Katerine - Lundi 16 Décembre 2019 - Cigale (Paris)

2019 12 16 Katerine Cigale Billet

Philippe Katerine est un artiste grand public, ce qui ne veut évidemment pas dire qu’il ne soit pas singulier, audacieux, etc. Il l’est même sans doute bien plus que la majorité des groupes de rock français, sans même parler des artistes hip hop ou r’n’b ! Mais c’est plutôt que faire la queue devant la Cigale avec le public de Katerine est une expérience bien différente de celle que nous vivons normalement avant un concert : tout cela est bel et bien très sage, et même l’énervement général créé par le mouvement de grève actuel ne semble pas toucher les fans du plus célèbre vendéen de France, tout heureux d’être là, d’avoir réussi à trouver une place pour cette première soirée à la Cigale, logiquement sold out…

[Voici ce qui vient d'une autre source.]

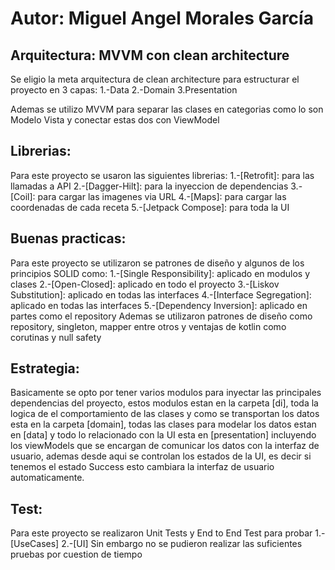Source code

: # Autor: Miguel Angel Morales García


## Arquitectura: MVVM con clean architecture
Se eligio la meta arquitectura de clean architecture para estructurar el proyecto en 3 capas:
    1.-Data
    2.-Domain
    3.Presentation

Ademas se utilizo MVVM para separar las clases en categorias como lo son Modelo Vista y conectar estas dos con ViewModel

## Librerias: 
Para este proyecto se usaron las siguientes librerias:
    1.-[Retrofit]: para las llamadas a API
    2.-[Dagger-Hilt]: para la inyeccion de dependencias
    3.-[Coil]: para cargar las imagenes via URL
    4.-[Maps]: para cargar las coordenadas de cada receta
    5.-[Jetpack Compose]: para toda la UI

## Buenas practicas:
Para este proyecto se utilizaron se patrones de diseño y algunos de los principios SOLID como:
    1.-[Single Responsibility]: aplicado en modulos y clases
    2.-[Open-Closed]: aplicado en todo el proyecto
    3.-[Liskov Substitution]: aplicado en todas las interfaces
    4.-[Interface Segregation]: aplicado en todas las interfaces
    5.-[Dependency Inversion]: aplicado en partes como el repository
Ademas se utilizaron patrones de diseño como repository, singleton, mapper entre otros y ventajas de kotlin como corutinas y null safety

## Estrategia:
Basicamente se opto por tener varios modulos para inyectar las principales dependencias del proyecto, estos modulos estan en la carpeta [di],
toda la logica de el comportamiento de las clases y como se transportan los datos esta en la carpeta [domain], todas las clases para modelar 
los datos estan en [data] y todo lo relacionado con la UI esta en [presentation] incluyendo los viewModels que se encargan de comunicar los
datos con la interfaz de usuario, ademas desde aqui se controlan los estados de la UI, es decir si tenemos el estado Success esto cambiara
la interfaz de usuario automaticamente.

## Test:
Para este proyecto se realizaron Unit Tests y End to End Test para probar
    1.-[UseCases]
    2.-[UI]
Sin embargo no se pudieron realizar las suficientes pruebas por cuestion de tiempo

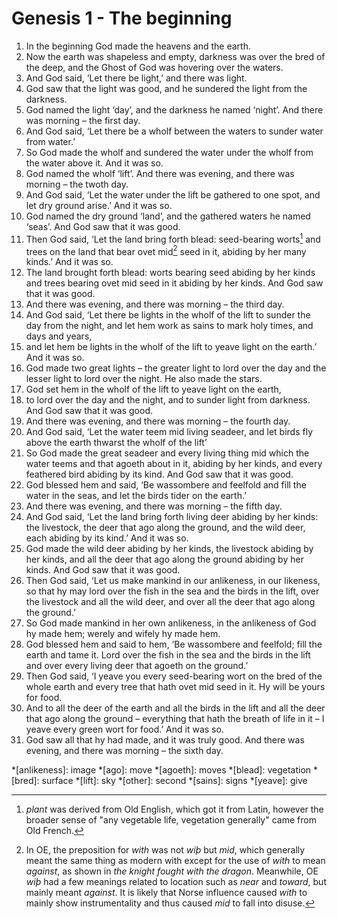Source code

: # Genesis 1 - The beginning

1. In the beginning God made the heavens and the earth.
2. Now the earth was shapeless and empty, darkness was over the bred of the
   deep, and the Ghost of God was hovering over the waters.
3. And God said, ‘Let there be light,’ and there was light.
4. God saw that the light was good, and he sundered the light from the
   darkness.
5. God named the light ‘day’, and the darkness he named ‘night’. And there was
   morning – the first day.
6. And God said, ‘Let there be a wholf between the waters to sunder water from
   water.’
7. So God made the wholf and sundered the water under the wholf from the water
   above it. And it was so.
8. God named the wholf ‘lift’. And there was evening, and there was morning –
   the twoth day.
9. And God said, ‘Let the water under the lift be gathered to one spot, and let
   dry ground arise.’ And it was so.
10. God named the dry ground ‘land’, and the gathered waters he named ‘seas’.
    And God saw that it was good.
11. Then God said, ‘Let the land bring forth blead: seed-bearing worts[^plant]
    and trees on the land that bear ovet mid[^mid] seed in it, abiding by her
    many kinds.’ And it was so.
12. The land brought forth blead: worts bearing seed abiding by her kinds and
    trees bearing ovet mid seed in it abiding by her kinds. And God saw that it
    was good.
13. And there was evening, and there was morning – the third day.
14. And God said, ‘Let there be lights in the wholf of the lift to sunder the
    day from the night, and let hem work as sains to mark holy times, and days
    and years,
15. and let hem be lights in the wholf of the lift to yeave light on the
    earth.’ And it was so.
16. God made two great lights – the greater light to lord over the day and the
    lesser light to lord over the night. He also made the stars.
17. God set hem in the wholf of the lift to yeave light on the earth,
18. to lord over the day and the night, and to sunder light from darkness. And
    God saw that it was good.
19. And there was evening, and there was morning – the fourth day.
20. And God said, ‘Let the water teem mid living seadeer, and let birds fly
    above the earth thwarst the wholf of the lift’
21. So God made the great seadeer and every living thing mid which the water
    teems and that agoeth about in it, abiding by her kinds, and every
    feathered bird abiding by its kind. And God saw that it was good.
22. God blessed hem and said, ‘Be wassombere and feelfold and fill the water in
    the seas, and let the birds tider on the earth.’
23. And there was evening, and there was morning – the fifth day.
24. And God said, ‘Let the land bring forth living deer abiding by her kinds:
    the livestock, the deer that ago along the ground, and the wild deer, each
    abiding by its kind.’ And it was so.
25. God made the wild deer abiding by her kinds, the livestock abiding by her
    kinds, and all the deer that ago along the ground abiding by her kinds. And
    God saw that it was good.
26. Then God said, ‘Let us make mankind in our anlikeness, in our likeness, so
    that hy may lord over the fish in the sea and the birds in the lift, over
    the livestock and all the wild deer, and over all the deer that ago along
    the ground.’
27. So God made mankind in her own anlikeness, in the anlikeness of God hy made
    hem; werely and wifely hy made hem.
28. God blessed hem and said to hem, ‘Be wassombere and feelfold; fill the
    earth and tame it. Lord over the fish in the sea and the birds in the lift
    and over every living deer that agoeth on the ground.’
29. Then God said, ‘I yeave you every seed-bearing wort on the bred of the
    whole earth and every tree that hath ovet mid seed in it. Hy will be yours
    for food.
30. And to all the deer of the earth and all the birds in the lift and all the
    deer that ago along the ground – everything that hath the breath of life in
    it – I yeave every green wort for food.’ And it was so.
31. God saw all that hy had made, and it was truly good. And there was evening,
    and there was morning – the sixth day.

<!-- Abbreviations -->
*[anlikeness]: image
*[ago]: move
*[agoeth]: moves
*[blead]: vegetation
*[bred]: surface
*[lift]: sky
*[other]: second
*[sains]: signs
*[yeave]: give

<!-- Footnotes -->
[^mid]: In OE, the preposition for *with* was not *wiþ* but *mid*, which
    generally meant the same thing as modern with except for the use of *with*
    to mean *against*, as shown in *the knight fought with the dragon*.
    Meanwhile, OE *wiþ* had a few meanings related to location such as *near*
    and *toward*, but mainly meant *against*. It is likely that Norse influence
    caused *with* to mainly show instrumentality and thus caused *mid* to fall
    into disuse.
[^plant]: *plant* was derived from Old English, which got it from Latin,
    however the broader sense of "any vegetable life, vegetation generally"
    came from Old French.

2019 12 16 Eveno Cigale Paris (3)

19h50 : après un faux départ de quelques minutes, la voix de Philippe Katerine nous annonce Eveno (prénom Philippe) en "vedette américaine". En fait un quinqua fringant en costume, qui mélange virtuosité à la guitare classique et comique façon années 50. Il fait donc chanter aux premiers rangs, visiblement ravis, Petit Papa Noël, la Marseillaise et puis… la Reine d'Angleterre ! Il se lance dans une parodie de flamenco qui fera grincer les dents des amateurs de cette belle musique, puis dans une bossa nova clicheteuse. Il dédiera l'une de ses deux seules chansons à Anna Karina, décédée aujourd'hui, avant de nous offrir un sketch grotesque où il fait l'amour à sa guitare, lui faisant du coup un bébé - une petite guitare... Puis il termine ses 20 minutes par Dans la vie faut pas s'en faire… Le public applaudit, on dirait presque que les gens ont passé un bon moment. Accablant, c'est le mot qui nous vient à l'esprit… Tiens, Eveno est en fait un collaborateur musical de Philippe Katerine... mais il aurait fait une bonne première partie pour les Stranglers au début des années 80…

20h30 : l’entrée des musiciens sur scène se fait par les narines d’un grand nez gonflable, avec poils et tout et tout. Tout le monde est habillé, non pas en crotte de nez, mais en pyjama pour bébés moulant, ce qui ne s’avère pas forcément très seyant, surtout porté par Philippe Katerine (… mais c’est bien entendu volontaire…), lui-même dissimulant partiellement sa bedaine et ses genitalia grâce à un boa noir du plus bel effet. Il est accompagné par cinq musiciens : un guitariste, une bassiste, deux claviers et un batteur, et disons tout de suite que, si le son sera impeccable toute la soirée, on ne peut pas dire non plus que le groupe soit particulièrement original ni puissant. Mais nous supposerons que personne n’est là ce soir pour les musiciens, mais bien pour cet étrange énergumène, tellement brillant et tellement décalé, qu’est Katerine.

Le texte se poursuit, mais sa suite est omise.